The above-mentioned “Permalink” report also stated that Panama “is ruled by ‘a few elite families of European descent’ who share very little of their ill-gotten wealth with the poor. Corruption is institutionalized and rampant.”

“The Canal may be a source of pride for Panamanians, but it is of little benefit to ordinary cictizens. Money trails and tentacles of foreign interests are more twisted than plots in John LeCarre’s ‘The Tailor of Panama’…”

“The 2005 World Development Indicator by the World bank shows that the richest 20 percent earns or spends most of the country’s wealth (60.3 percent), while the poorest 20 percent gets only 2.4 percent of the pie. Between 40 and 50 percent of Panamanians live in poverty or extreme poverty.

“In such a dismal economic climate, ordinary citizens may care very little about the benefits of expanding the Canal. In fact, resistance to the expansion has cropped up in Panama. And there are signs that the government has not only clamped down on the opposition but also bought votes.”

The money First Lady Silvia uses to buy those votes, of course, comes from “an international fund”. The money to “buy” the Canal, of course, also came from “an international fund” … the U.S. taxpayers … the gullible ones who support the “richest 20 percent”.

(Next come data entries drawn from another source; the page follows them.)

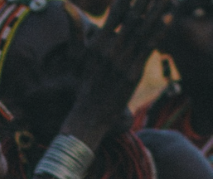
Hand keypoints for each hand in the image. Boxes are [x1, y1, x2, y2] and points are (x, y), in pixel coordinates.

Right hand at [65, 0, 171, 145]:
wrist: (89, 113)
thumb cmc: (82, 85)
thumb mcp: (76, 57)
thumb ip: (75, 30)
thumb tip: (65, 6)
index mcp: (96, 45)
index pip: (114, 16)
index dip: (125, 2)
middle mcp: (109, 51)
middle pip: (132, 19)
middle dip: (144, 3)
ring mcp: (122, 61)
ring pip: (143, 30)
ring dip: (157, 12)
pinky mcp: (133, 72)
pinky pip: (148, 47)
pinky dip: (159, 31)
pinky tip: (168, 18)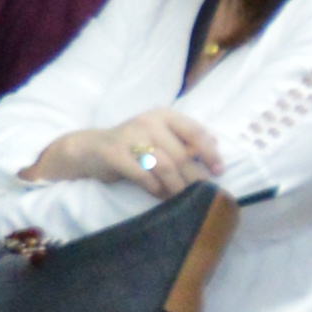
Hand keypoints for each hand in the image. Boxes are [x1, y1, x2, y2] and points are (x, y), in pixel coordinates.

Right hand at [55, 108, 226, 195]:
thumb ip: (184, 138)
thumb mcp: (160, 135)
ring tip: (180, 196)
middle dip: (193, 178)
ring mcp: (130, 137)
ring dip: (176, 187)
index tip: (219, 172)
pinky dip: (156, 189)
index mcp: (164, 115)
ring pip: (165, 167)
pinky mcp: (115, 154)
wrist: (91, 149)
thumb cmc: (134, 145)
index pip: (195, 132)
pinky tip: (160, 195)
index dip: (210, 153)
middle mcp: (148, 122)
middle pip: (181, 155)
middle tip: (199, 193)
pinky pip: (144, 177)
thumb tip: (215, 144)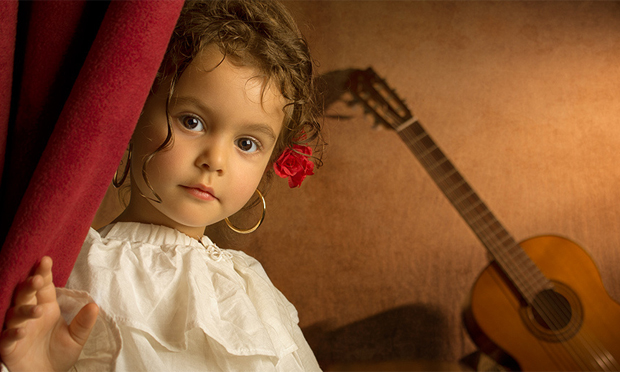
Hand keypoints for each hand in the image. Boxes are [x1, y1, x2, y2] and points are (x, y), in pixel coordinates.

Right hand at [0, 256, 98, 371]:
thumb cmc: (59, 354)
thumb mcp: (76, 338)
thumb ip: (84, 323)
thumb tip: (94, 306)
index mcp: (46, 307)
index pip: (44, 287)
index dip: (43, 273)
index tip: (45, 260)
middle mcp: (30, 315)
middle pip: (26, 296)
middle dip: (30, 285)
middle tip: (37, 278)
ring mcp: (18, 330)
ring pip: (15, 314)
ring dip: (25, 310)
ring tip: (38, 311)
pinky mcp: (9, 347)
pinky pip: (6, 337)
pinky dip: (13, 333)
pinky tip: (21, 331)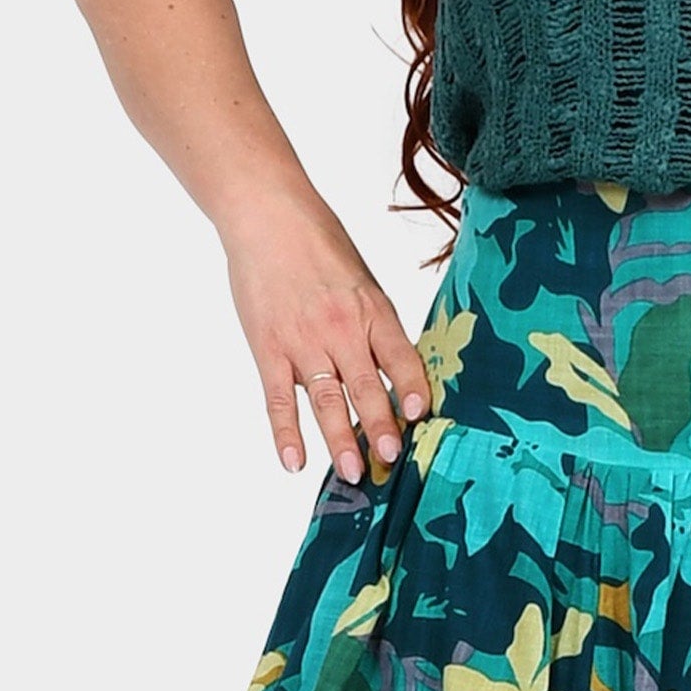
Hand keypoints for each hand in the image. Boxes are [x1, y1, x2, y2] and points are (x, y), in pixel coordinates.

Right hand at [220, 197, 433, 480]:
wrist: (267, 217)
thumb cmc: (319, 245)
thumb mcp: (361, 278)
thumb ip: (375, 323)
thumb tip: (395, 368)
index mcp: (372, 308)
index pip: (401, 358)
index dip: (413, 389)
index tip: (422, 417)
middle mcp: (342, 328)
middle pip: (367, 386)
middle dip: (381, 427)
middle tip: (392, 462)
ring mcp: (303, 341)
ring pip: (327, 400)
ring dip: (341, 439)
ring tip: (355, 473)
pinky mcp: (268, 348)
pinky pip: (279, 399)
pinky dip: (286, 433)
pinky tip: (294, 461)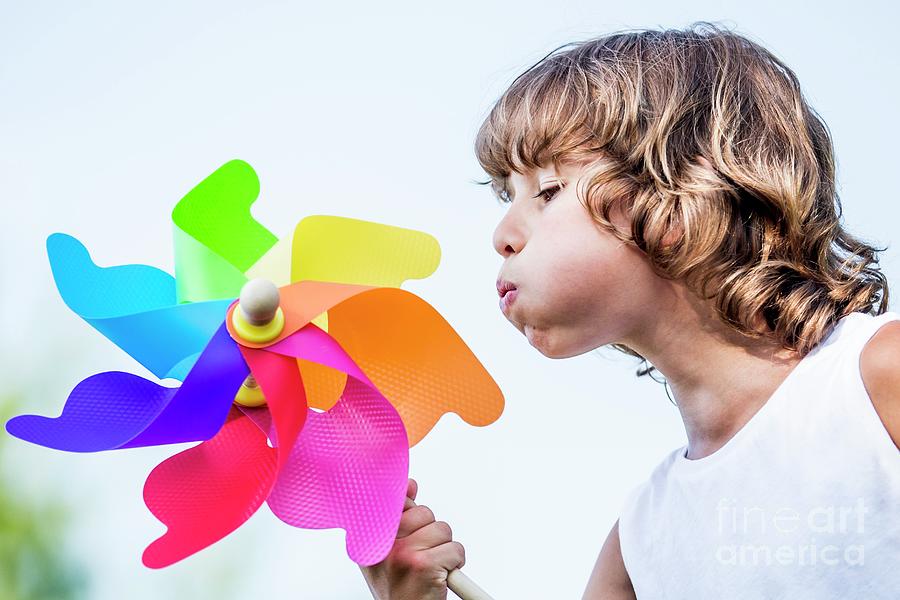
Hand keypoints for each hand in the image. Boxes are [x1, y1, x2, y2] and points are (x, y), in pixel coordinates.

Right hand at [360, 478, 465, 599]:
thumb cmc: (399, 587)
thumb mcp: (389, 551)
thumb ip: (398, 517)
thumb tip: (410, 486)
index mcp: (370, 538)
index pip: (393, 500)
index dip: (407, 505)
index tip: (410, 519)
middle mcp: (383, 544)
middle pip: (424, 513)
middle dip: (430, 533)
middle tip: (420, 556)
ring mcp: (404, 553)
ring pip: (442, 529)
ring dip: (443, 549)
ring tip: (429, 567)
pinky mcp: (425, 565)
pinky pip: (455, 549)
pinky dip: (455, 563)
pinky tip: (440, 577)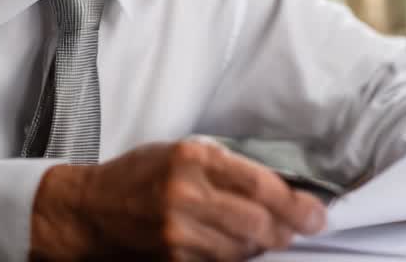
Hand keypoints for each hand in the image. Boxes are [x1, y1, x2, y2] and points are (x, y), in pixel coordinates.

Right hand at [30, 140, 326, 259]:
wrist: (89, 210)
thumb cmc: (137, 176)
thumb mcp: (179, 153)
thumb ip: (225, 168)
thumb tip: (278, 190)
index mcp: (193, 159)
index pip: (261, 185)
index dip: (295, 204)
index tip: (316, 213)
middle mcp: (186, 194)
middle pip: (258, 224)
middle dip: (286, 231)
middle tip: (298, 230)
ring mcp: (178, 232)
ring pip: (243, 249)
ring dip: (259, 247)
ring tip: (260, 237)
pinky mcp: (173, 259)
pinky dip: (232, 257)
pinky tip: (229, 247)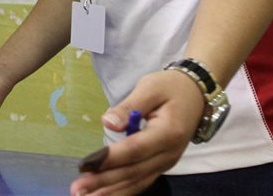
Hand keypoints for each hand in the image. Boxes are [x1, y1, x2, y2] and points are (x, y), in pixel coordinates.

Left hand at [70, 69, 203, 195]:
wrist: (196, 95)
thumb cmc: (170, 88)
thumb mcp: (150, 88)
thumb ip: (129, 106)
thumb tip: (108, 123)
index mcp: (168, 133)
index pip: (135, 149)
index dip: (110, 158)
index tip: (86, 165)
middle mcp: (169, 154)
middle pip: (133, 171)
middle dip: (104, 181)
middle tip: (77, 188)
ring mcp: (166, 163)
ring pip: (137, 182)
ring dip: (110, 191)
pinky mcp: (161, 165)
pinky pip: (141, 182)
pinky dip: (122, 190)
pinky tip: (103, 195)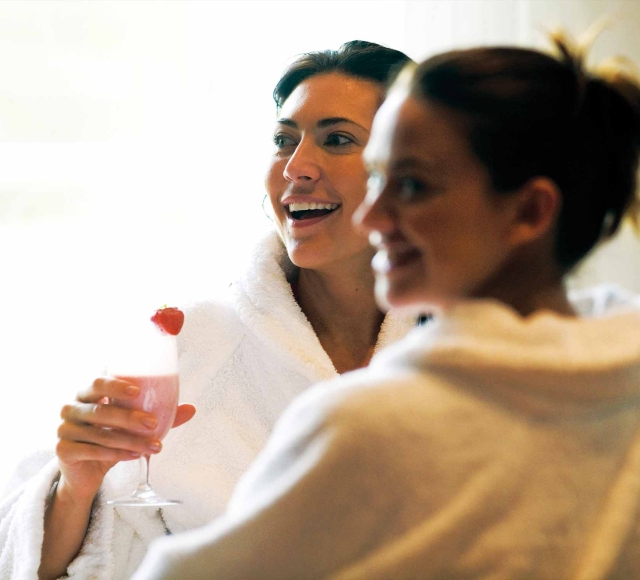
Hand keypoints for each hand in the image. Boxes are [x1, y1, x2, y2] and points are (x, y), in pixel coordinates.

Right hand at [56, 377, 195, 502]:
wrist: (86, 471)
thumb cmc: (111, 436)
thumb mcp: (133, 424)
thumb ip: (159, 414)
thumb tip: (192, 408)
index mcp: (87, 393)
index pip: (97, 383)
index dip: (115, 386)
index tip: (137, 391)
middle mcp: (72, 407)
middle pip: (100, 411)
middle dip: (129, 418)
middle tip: (153, 424)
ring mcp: (64, 429)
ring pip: (100, 434)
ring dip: (130, 441)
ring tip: (154, 447)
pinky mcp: (63, 450)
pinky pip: (92, 451)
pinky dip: (116, 454)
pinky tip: (134, 455)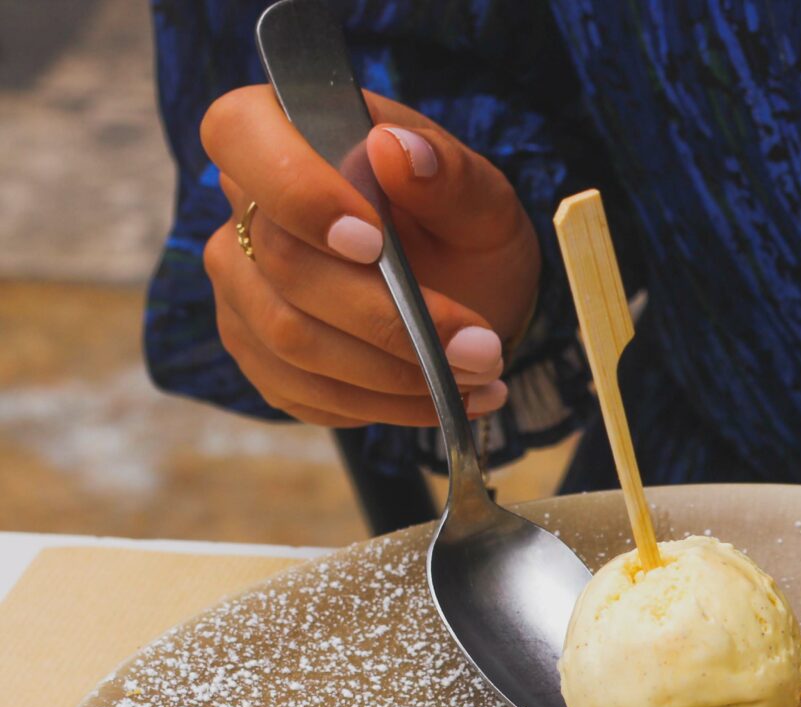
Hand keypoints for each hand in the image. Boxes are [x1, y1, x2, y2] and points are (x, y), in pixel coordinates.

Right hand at [200, 85, 540, 426]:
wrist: (467, 291)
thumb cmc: (463, 229)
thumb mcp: (482, 198)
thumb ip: (449, 173)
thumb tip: (396, 149)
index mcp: (285, 132)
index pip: (242, 137)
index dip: (297, 192)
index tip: (374, 243)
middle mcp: (245, 207)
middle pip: (283, 266)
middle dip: (388, 319)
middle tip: (480, 347)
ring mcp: (243, 285)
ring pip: (291, 340)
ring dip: (395, 374)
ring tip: (479, 377)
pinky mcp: (260, 352)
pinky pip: (304, 391)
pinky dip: (384, 406)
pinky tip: (444, 399)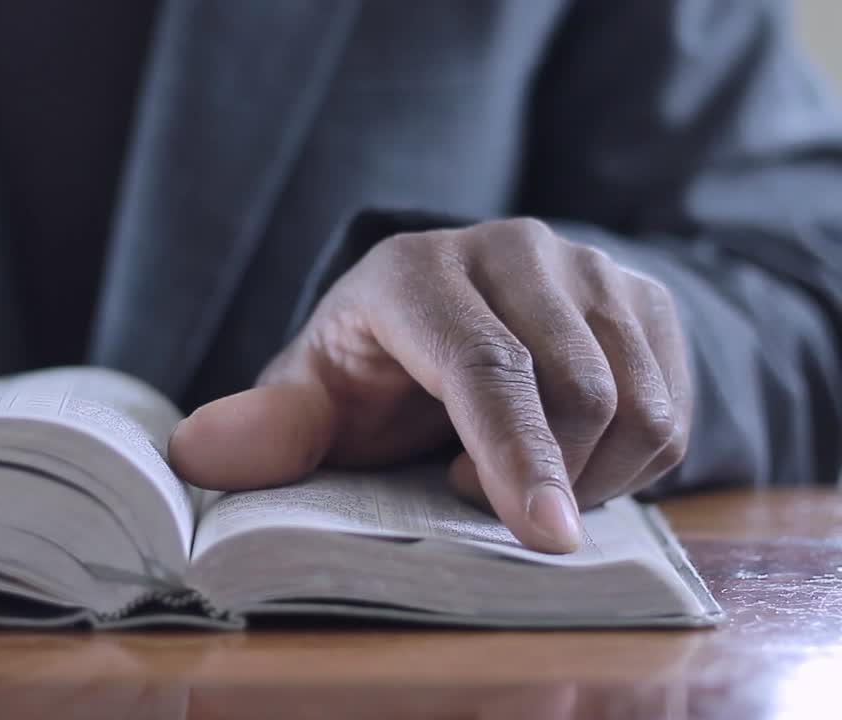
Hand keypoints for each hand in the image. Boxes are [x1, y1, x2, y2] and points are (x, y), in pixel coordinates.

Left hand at [170, 218, 690, 552]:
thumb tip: (192, 454)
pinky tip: (572, 455)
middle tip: (467, 488)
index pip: (483, 366)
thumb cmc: (371, 375)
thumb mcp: (313, 400)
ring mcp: (589, 265)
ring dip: (591, 474)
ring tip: (517, 470)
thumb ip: (267, 428)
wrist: (453, 320)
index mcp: (415, 272)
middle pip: (575, 389)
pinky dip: (633, 462)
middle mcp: (511, 248)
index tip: (545, 536)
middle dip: (544, 476)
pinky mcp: (646, 296)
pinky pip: (674, 406)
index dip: (515, 456)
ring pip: (638, 401)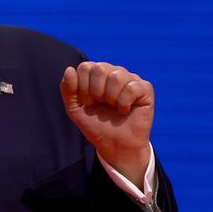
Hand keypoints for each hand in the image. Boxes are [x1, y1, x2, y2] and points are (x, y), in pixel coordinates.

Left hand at [59, 62, 153, 188]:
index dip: (82, 88)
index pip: (85, 67)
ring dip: (110, 98)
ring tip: (113, 107)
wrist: (115, 145)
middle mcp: (113, 71)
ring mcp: (130, 78)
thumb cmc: (95, 124)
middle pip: (99, 69)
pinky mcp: (145, 88)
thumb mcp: (74, 108)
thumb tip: (69, 69)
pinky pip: (131, 87)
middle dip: (96, 92)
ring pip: (116, 77)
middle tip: (101, 105)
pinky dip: (124, 103)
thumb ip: (67, 88)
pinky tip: (125, 110)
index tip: (88, 102)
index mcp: (96, 73)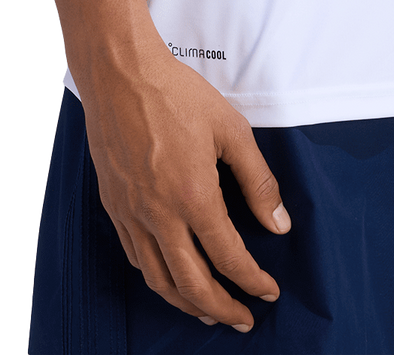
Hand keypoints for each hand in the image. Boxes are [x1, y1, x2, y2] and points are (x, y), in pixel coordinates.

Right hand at [79, 34, 290, 331]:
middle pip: (191, 283)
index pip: (228, 256)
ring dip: (187, 303)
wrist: (120, 75)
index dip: (252, 281)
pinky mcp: (113, 206)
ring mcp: (132, 213)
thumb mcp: (230, 129)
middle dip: (221, 308)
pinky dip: (156, 278)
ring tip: (209, 312)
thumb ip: (258, 180)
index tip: (268, 291)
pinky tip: (170, 277)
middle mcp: (159, 214)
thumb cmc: (176, 95)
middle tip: (242, 319)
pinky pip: (135, 258)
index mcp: (193, 195)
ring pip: (158, 279)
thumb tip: (279, 222)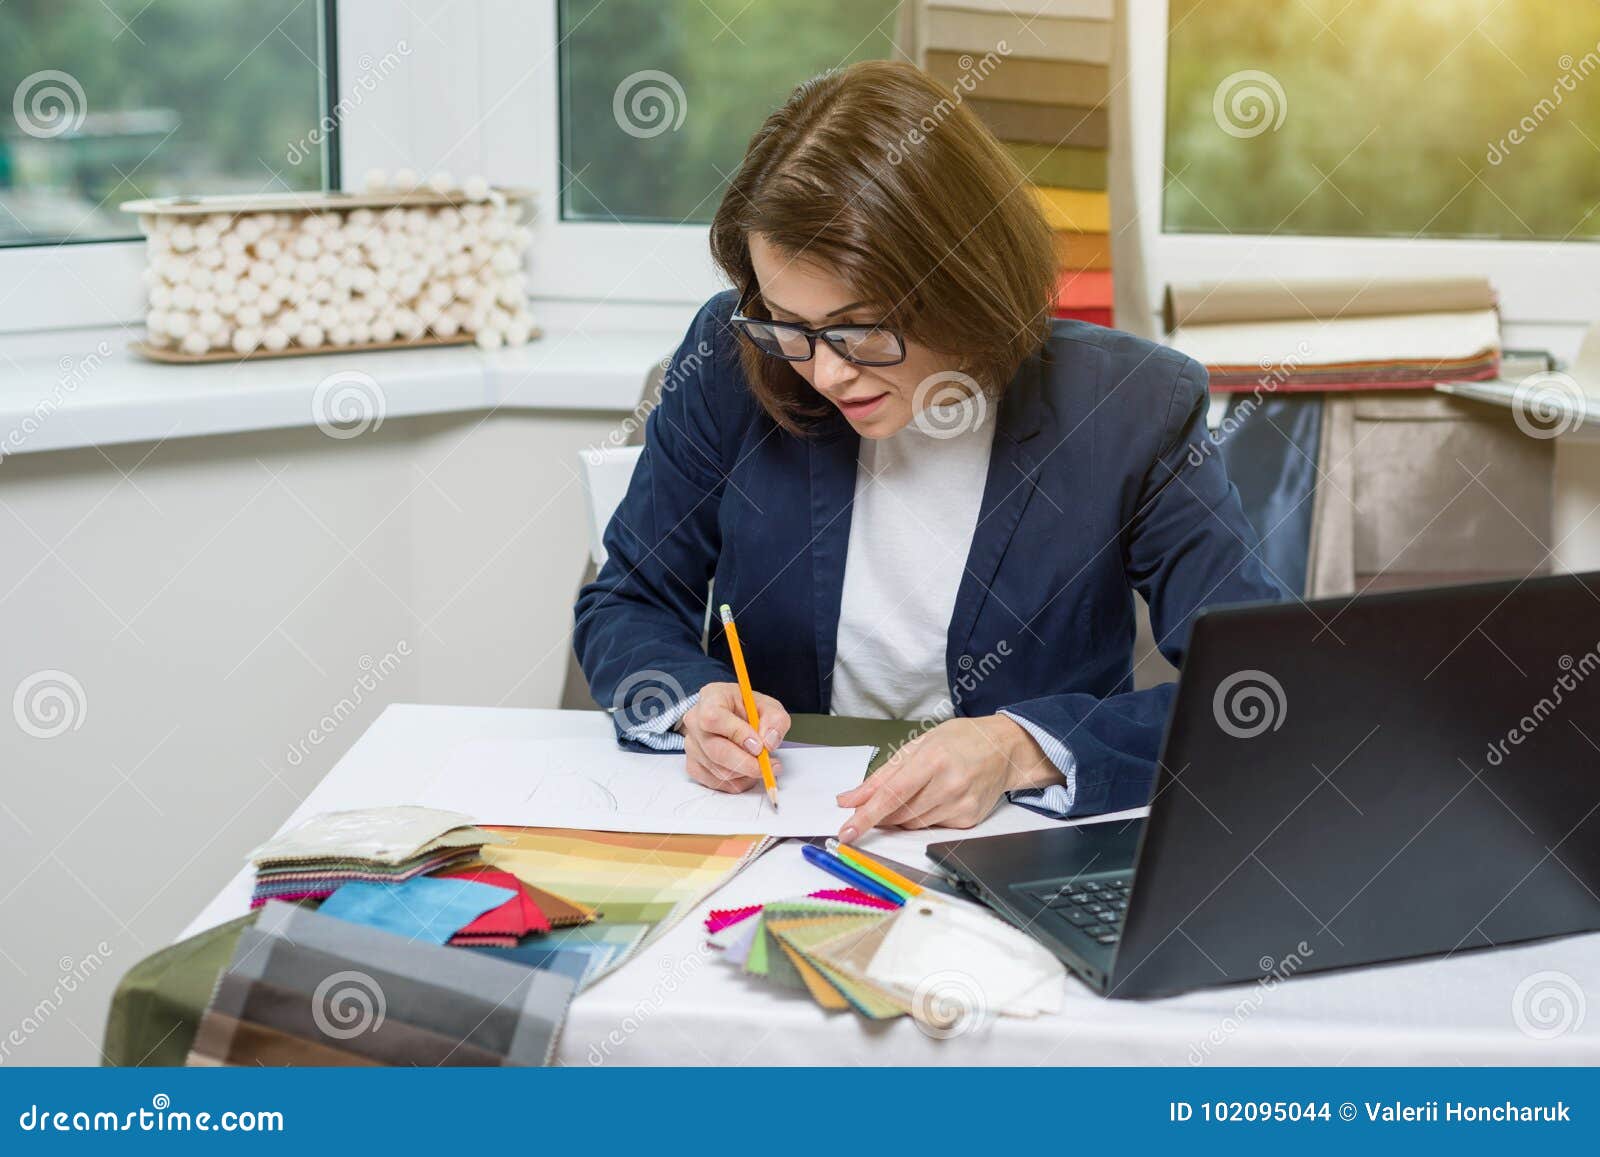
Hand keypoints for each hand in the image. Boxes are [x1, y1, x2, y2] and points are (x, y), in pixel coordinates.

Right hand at [680, 682, 790, 793]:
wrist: (731, 717)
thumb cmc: (747, 709)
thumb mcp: (768, 706)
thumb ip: (775, 720)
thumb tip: (769, 743)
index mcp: (711, 697)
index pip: (714, 717)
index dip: (737, 734)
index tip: (759, 746)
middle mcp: (695, 720)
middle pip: (715, 750)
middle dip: (746, 763)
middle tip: (767, 765)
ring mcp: (691, 745)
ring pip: (717, 770)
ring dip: (744, 773)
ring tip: (759, 764)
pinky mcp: (693, 765)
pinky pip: (715, 782)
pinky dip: (736, 783)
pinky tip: (746, 772)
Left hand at [835, 715, 1062, 838]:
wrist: (1005, 749)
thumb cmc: (960, 740)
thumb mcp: (917, 745)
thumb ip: (881, 776)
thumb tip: (848, 799)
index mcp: (933, 759)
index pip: (891, 795)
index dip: (866, 816)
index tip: (846, 832)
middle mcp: (949, 785)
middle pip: (900, 815)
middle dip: (880, 815)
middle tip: (874, 806)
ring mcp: (962, 805)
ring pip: (913, 825)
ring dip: (901, 817)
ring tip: (914, 792)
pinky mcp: (969, 820)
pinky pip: (932, 828)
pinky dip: (923, 818)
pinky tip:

We reminded you earlier of what Nevada’s Senator Paul Laxalt said in his opening day address to the Senate when they were debating the new treaties back in the 70s. His words are just as meaningful today as they were back then, and they’ll be ignored today … as they were back then. He pulled no punches when he said:

“It looks like big business is concerned enough about insuring its investments in Panama to back the treaty. It is no secret that the (ruling) regime is teetering close to the edge of financial collapse. What is less well known is that many U.S. companies have created offshore investment centers in Panama, taking advantage of Panama’s lax banking and tax laws, and pouring literally hundreds of millions of dollars there.”